From: Denys Vlasenko <vda.linux@googlemail.com>
To: roma1390 <roma1390@gmail.com>
Cc: linux-kernel@vger.kernel.org,
Andrew Morton <akpm@linux-foundation.org>,
Douglas W Jones <jones@cs.uiowa.edu>,
Michal Nazarewicz <mnazarewicz@google.com>
Subject: Re: [PATCH 0/1] vsprintf: optimize decimal conversion (again)
Date: Wed, 28 Mar 2012 12:13:07 +0200 [thread overview]
Message-ID: <201203281213.07856.vda.linux@googlemail.com> (raw)
In-Reply-To: <4F72A80F.7000801@gmail.com>
On Wednesday 28 March 2012 07:56, roma1390 wrote:
> On 2012.03.27 18:42, Denys Vlasenko wrote:
> > On Tue, Mar 27, 2012 at 2:08 PM, roma1390<roma1390@gmail.com> wrote:
> >> On 2012.03.26 21:47, Denys Vlasenko wrote:
> >>>
> >>> Please find test programs attached.
> >>>
> >>> 32-bit test programs were built using gcc 4.6.2
> >>> 64-bit test programs were built using gcc 4.2.1
> >>> Command line: gcc --static [-m32] -O2 -Wall test_{org,new}.c
> >>
> >> Can't compile reference for arm:
> >> $ arm-linux-gnueabi-gcc -O2 -Wall test_org.c -o test_org
> >> test_org.c: In function ‘put_dec’:
> >> test_org.c:101: error: impossible constraint in ‘asm’

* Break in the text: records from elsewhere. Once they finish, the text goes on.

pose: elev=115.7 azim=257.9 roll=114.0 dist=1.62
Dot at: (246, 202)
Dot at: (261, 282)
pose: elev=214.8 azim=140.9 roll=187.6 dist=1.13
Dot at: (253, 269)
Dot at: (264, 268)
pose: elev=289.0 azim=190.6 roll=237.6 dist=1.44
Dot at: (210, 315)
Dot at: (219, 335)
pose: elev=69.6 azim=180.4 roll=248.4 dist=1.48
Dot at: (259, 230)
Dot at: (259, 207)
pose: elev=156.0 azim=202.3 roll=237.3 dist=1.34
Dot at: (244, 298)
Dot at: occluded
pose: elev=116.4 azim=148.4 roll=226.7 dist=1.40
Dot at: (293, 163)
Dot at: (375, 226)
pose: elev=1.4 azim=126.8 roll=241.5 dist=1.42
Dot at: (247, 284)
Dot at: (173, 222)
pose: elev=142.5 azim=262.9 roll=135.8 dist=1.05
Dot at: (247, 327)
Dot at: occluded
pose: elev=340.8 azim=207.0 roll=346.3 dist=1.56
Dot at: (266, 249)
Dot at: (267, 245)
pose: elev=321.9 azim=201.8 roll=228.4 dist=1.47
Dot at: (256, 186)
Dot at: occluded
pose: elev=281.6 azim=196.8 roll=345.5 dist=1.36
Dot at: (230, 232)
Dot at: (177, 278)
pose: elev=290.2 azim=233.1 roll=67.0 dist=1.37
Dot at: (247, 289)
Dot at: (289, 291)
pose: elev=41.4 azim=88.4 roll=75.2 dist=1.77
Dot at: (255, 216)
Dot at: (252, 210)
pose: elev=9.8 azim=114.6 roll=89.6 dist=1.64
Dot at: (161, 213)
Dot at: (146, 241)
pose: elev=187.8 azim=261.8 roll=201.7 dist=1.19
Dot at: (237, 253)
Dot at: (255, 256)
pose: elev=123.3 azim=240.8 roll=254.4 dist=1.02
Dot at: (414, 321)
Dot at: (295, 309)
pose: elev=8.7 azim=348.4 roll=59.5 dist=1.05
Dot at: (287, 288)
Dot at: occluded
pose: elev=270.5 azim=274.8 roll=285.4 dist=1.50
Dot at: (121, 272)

> >> test_org.c:101: error: impossible constraint in ‘asm’
> >> test_org.c:101: error: impossible constraint in ‘asm’
> >
> > Please find a modified test_header.c attached.
> > I tested and it builds in my arm emulator.
>
>
> Run on same:
> 2.6.32-5-kirkwood #1 Tue Jan 17 05:11:52 UTC 2012 armv5tel GNU/Linux
> GCC version:
> gcc version 4.4.5 (Debian 4.4.5-8), Target: arm-linux-gnueabi
> Compiled with:
> arm-linux-gnueabi-gcc -O2 -Wall test_{org,new}.c -o test_{org,new}
>
>
> run default priority on almost idle machine:
Hmm, results are not good. Up to 8-digit conversions we were winning,
but when we start converting larger numbers, we lose big time:
123456789:2388000 2^32:2268000 2^64:1400000
123456789:1168000 2^32:976000 2^64:532000
Since ARM is 32-bit, we are using algorithm #2.
It's not like algorithm #2 is intrinsically bad: on i386, it is a win
on both AMD and Intel I tested it on.
Either it's just the difference between ARM and x86, or gcc is
generating suboptimal code for it.
I would like to ask you to do a few things.
First: email me both test_org and test_new binaries.
(Privately, to not spam the list).
Second: run
arm-linux-gnueabi-gcc -O2 -Wall test_{org,new}.c -S
and email me resulting test_{org,new}.s files.
Third: switch to algorithm #1 and test whether it fares better.
To do that, go to test_new.c
and replace
#if LONG_MAX > ((1UL<<31)-1) || LLONG_MAX > ((1ULL<<63)-1)
with
#if 1 ////LONG_MAX > ((1UL<<31)-1) || LLONG_MAX > ((1ULL<<63)-1)
(there are two instances of this line there),
then recompile and rerun the test, and post the result.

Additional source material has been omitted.